In those uncertain times, Diya fully supported Abacha and derided the NADECO leadership as toothless bulldogs. When NADECO called a meeting at the palace of the Awujale in Ijebu-Ode, Diya sent security men to disperse them. The battle was joined. It was not the best of times.
Diya knew his days were numbered when he failed to carry out his plan to get Abiola released through the court. One of our mutual friends arranged for me and my colleague, Dele Omotunde, the Deputy Editor-in-Chief of Tell magazine, to meet with Diya regularly at his residence in Aso Rock. We knew he was under pressure. An attempt was even made to bomb the plane he was to travel to Benue State.

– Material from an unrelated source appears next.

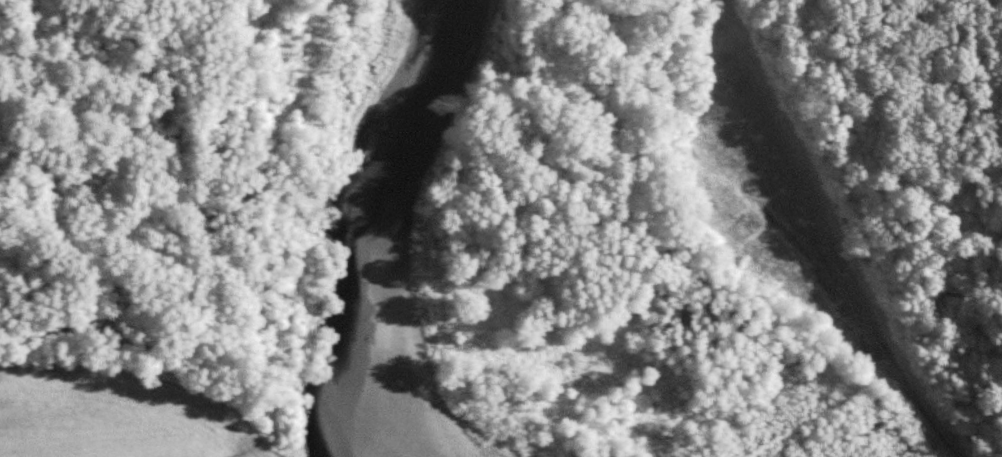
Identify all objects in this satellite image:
river: (382, 232)
river: (823, 417)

One night in December 1997, the soldiers came for him. He knew the game was up. He forbade his personal bodyguards to resist, knowing that it would be bloody and ultimately futile. He, who had survived the Civil War and several assassination attempts, was now facing the ultimate battle of his life. That night many of Diya’s supporters were rounded up and hauled into detention. Our friend, the late Professor Femi Odekunle was sleeping when soldiers broke down his door and dragged him out in his pajamas. The nightmare had begun.

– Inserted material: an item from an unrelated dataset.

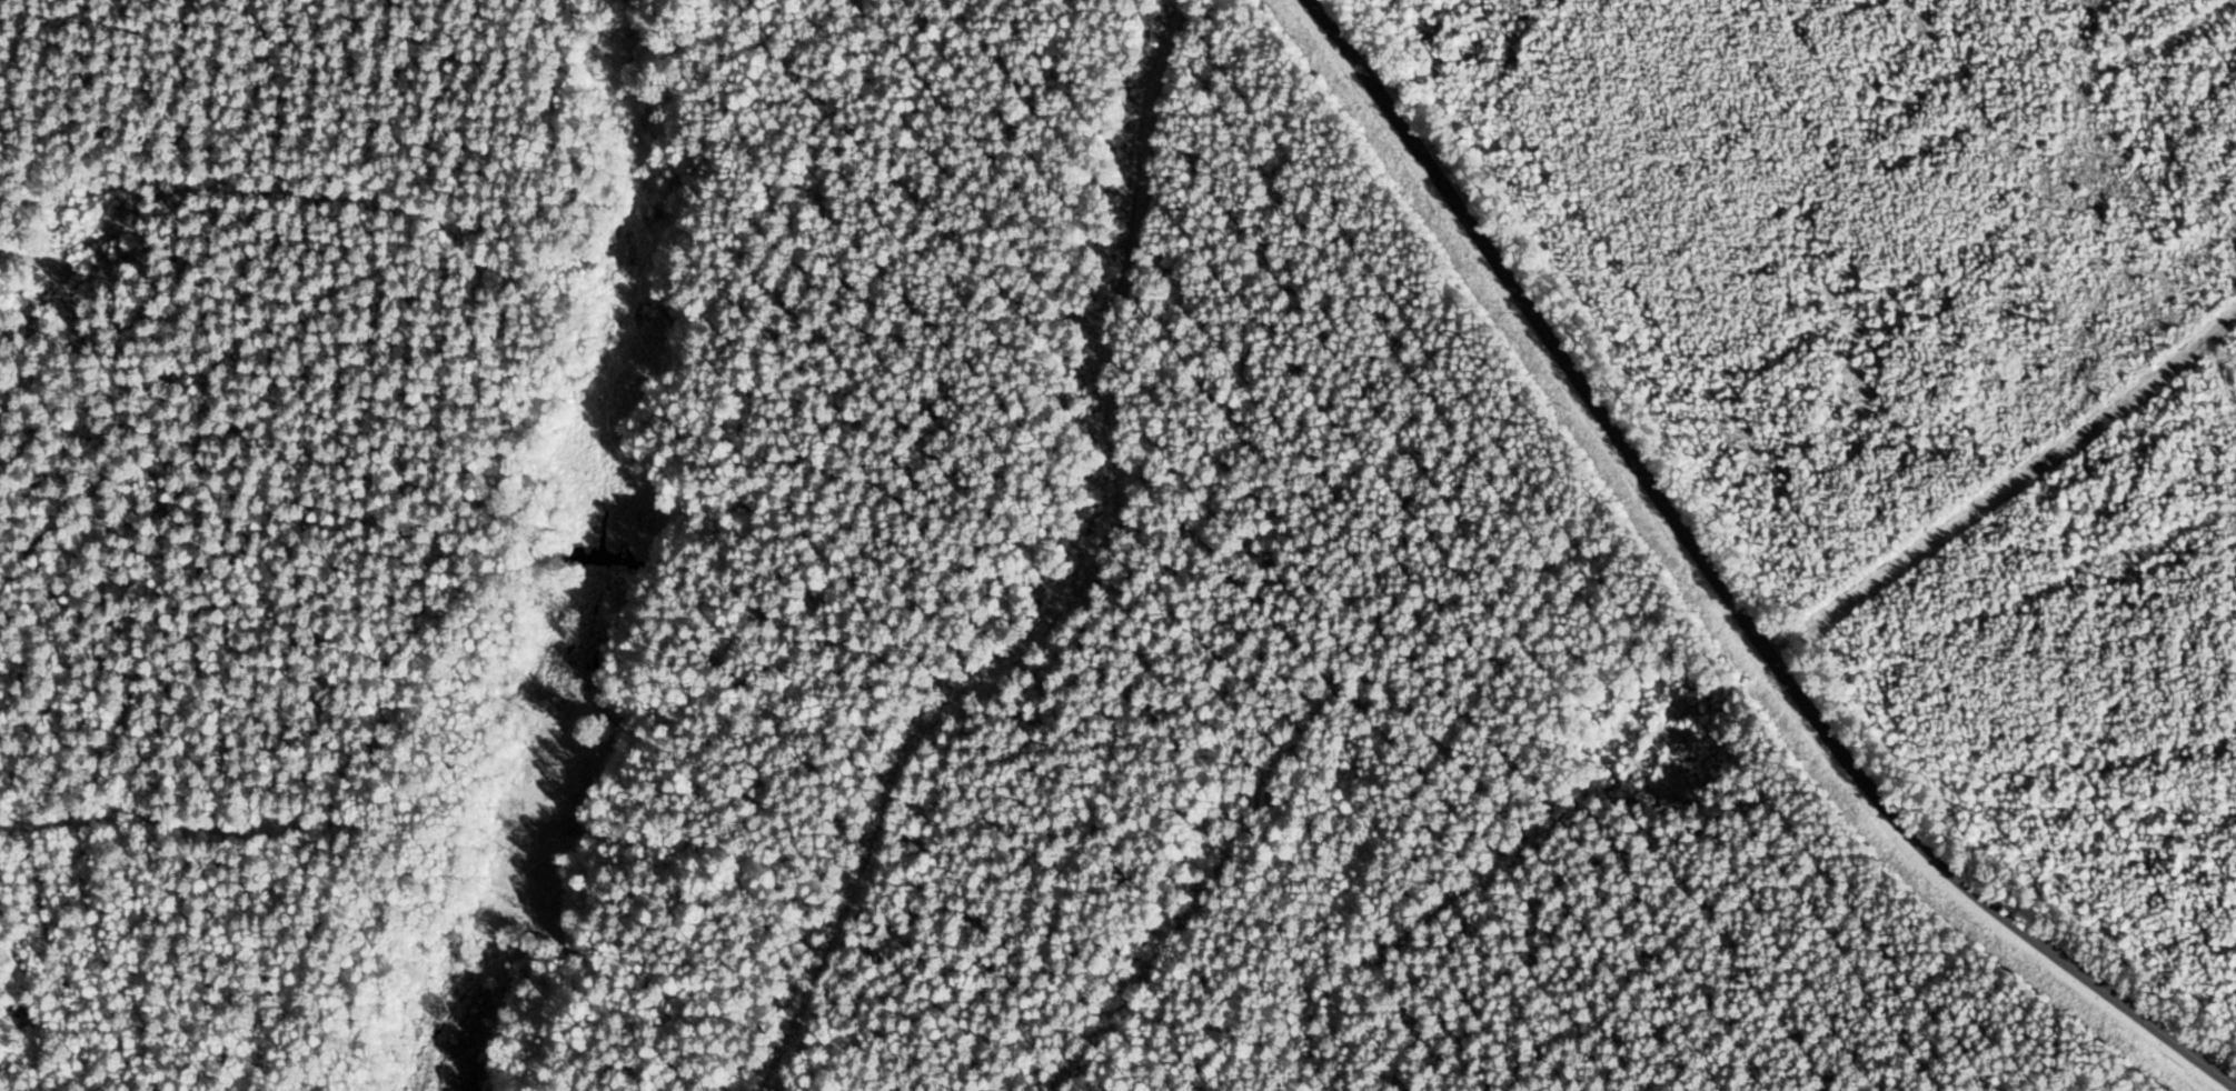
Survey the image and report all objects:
park: (1359, 570)
road: (1723, 589)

On April 28, 1998, Diya stared vacantly as General Victor Malu pronounced the death sentence on him along with many of his old comrades; Generals Tajudeen Olanrewaju, Abdulkareem Adisa, Odekunle and others.
Diya and the other convicts were imprisoned in Jos, the city where Diya once served as General Officer Commanding (GOC) where they were to be executed. The execution was botched when the Black Maria vehicle conveying Diya and his team mysteriously broke down on the way to the execution ground. The firing squad was waiting until the evening when the execution was called-off.

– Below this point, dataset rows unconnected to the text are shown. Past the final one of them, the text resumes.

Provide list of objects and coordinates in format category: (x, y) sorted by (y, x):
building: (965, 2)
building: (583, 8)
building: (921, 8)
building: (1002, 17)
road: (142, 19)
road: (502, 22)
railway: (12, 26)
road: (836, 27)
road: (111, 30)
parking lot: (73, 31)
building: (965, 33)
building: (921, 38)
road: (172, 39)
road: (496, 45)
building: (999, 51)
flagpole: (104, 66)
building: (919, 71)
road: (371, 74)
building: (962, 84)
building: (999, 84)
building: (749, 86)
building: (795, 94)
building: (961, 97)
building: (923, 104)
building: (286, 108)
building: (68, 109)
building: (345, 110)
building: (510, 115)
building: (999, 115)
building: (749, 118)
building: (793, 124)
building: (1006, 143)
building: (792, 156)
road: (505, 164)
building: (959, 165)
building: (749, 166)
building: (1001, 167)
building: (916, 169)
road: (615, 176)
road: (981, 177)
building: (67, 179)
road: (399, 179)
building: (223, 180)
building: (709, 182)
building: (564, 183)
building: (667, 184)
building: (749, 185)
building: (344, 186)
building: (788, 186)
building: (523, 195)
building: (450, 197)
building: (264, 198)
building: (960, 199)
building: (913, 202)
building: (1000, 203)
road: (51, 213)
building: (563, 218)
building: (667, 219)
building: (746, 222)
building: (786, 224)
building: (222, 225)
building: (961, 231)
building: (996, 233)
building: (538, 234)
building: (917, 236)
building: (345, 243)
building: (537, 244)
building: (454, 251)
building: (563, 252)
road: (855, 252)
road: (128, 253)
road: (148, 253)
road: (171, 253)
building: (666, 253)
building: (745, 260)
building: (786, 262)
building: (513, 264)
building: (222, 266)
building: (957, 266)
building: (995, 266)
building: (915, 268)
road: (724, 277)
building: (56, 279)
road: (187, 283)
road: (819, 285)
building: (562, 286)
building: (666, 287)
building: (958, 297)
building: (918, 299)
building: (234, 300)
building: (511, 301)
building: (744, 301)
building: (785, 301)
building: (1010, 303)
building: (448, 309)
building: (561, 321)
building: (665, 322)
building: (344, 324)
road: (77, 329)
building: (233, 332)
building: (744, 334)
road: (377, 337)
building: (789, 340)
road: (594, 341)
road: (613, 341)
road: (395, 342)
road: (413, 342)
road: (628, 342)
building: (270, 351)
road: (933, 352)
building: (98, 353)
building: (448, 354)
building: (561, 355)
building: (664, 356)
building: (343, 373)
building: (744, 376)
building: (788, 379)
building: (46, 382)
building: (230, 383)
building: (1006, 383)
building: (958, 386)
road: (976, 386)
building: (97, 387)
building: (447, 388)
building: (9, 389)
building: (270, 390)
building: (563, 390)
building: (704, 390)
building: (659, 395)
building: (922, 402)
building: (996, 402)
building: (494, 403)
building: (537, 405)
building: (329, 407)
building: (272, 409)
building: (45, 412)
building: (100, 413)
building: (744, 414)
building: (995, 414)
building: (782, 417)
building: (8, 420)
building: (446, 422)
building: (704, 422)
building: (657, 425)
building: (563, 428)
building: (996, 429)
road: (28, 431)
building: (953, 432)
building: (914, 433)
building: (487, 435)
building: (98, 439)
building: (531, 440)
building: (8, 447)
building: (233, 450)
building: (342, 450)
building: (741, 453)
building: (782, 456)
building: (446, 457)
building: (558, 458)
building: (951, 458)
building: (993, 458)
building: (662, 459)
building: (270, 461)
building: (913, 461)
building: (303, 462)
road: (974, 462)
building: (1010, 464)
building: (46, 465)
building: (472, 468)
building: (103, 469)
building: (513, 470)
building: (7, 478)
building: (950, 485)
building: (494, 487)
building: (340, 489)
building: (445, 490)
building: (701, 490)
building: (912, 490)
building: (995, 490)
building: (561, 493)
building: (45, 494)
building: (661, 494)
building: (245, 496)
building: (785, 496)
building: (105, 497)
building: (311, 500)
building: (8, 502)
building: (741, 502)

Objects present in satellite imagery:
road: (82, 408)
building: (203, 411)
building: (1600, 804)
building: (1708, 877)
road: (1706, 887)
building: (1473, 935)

After that, the Black Maria roared back to life and Diya and his colleagues were returned to Jos Prison.
When Abacha heard this strange development, he ordered them to be flown to Kano where the execution would now take place.
On Execution Day, June 8, 1998, someone tapped at the window of Diya’s death-cell. “E don happen o,” the person said in a loud whisper. “Yamutu!”
Abacha had died that morning and a nation was freed from tyranny. Few days later, General Abdulsalami Abubakar, the new military Head of State, sent a presidential jet to bring Diya from Kano to Lagos. He had begun another phase of his life.
Dele Omotunde and I met Diya several times after that at his Ikeja GRA home. He could not fail to recall the miracle of his escape from death’s jaw. His incredible reprieve could only be the work of benevolent providence. He tried to get his full entitlement as a retired general but I am not sure he succeeded. He went to the Justice Chukwudifu Oputa Panel to seek for justice. He tried to cope with life in the aftermath of power. It was tough.
“God has already vindicated me,” he said.
I salute Josephine, his courageous senior wife, who helped Diya to finish his race in dignity and comfort. Diya was a good and courageous man whose travails and eventual triumph show that God still rules in the affairs of men.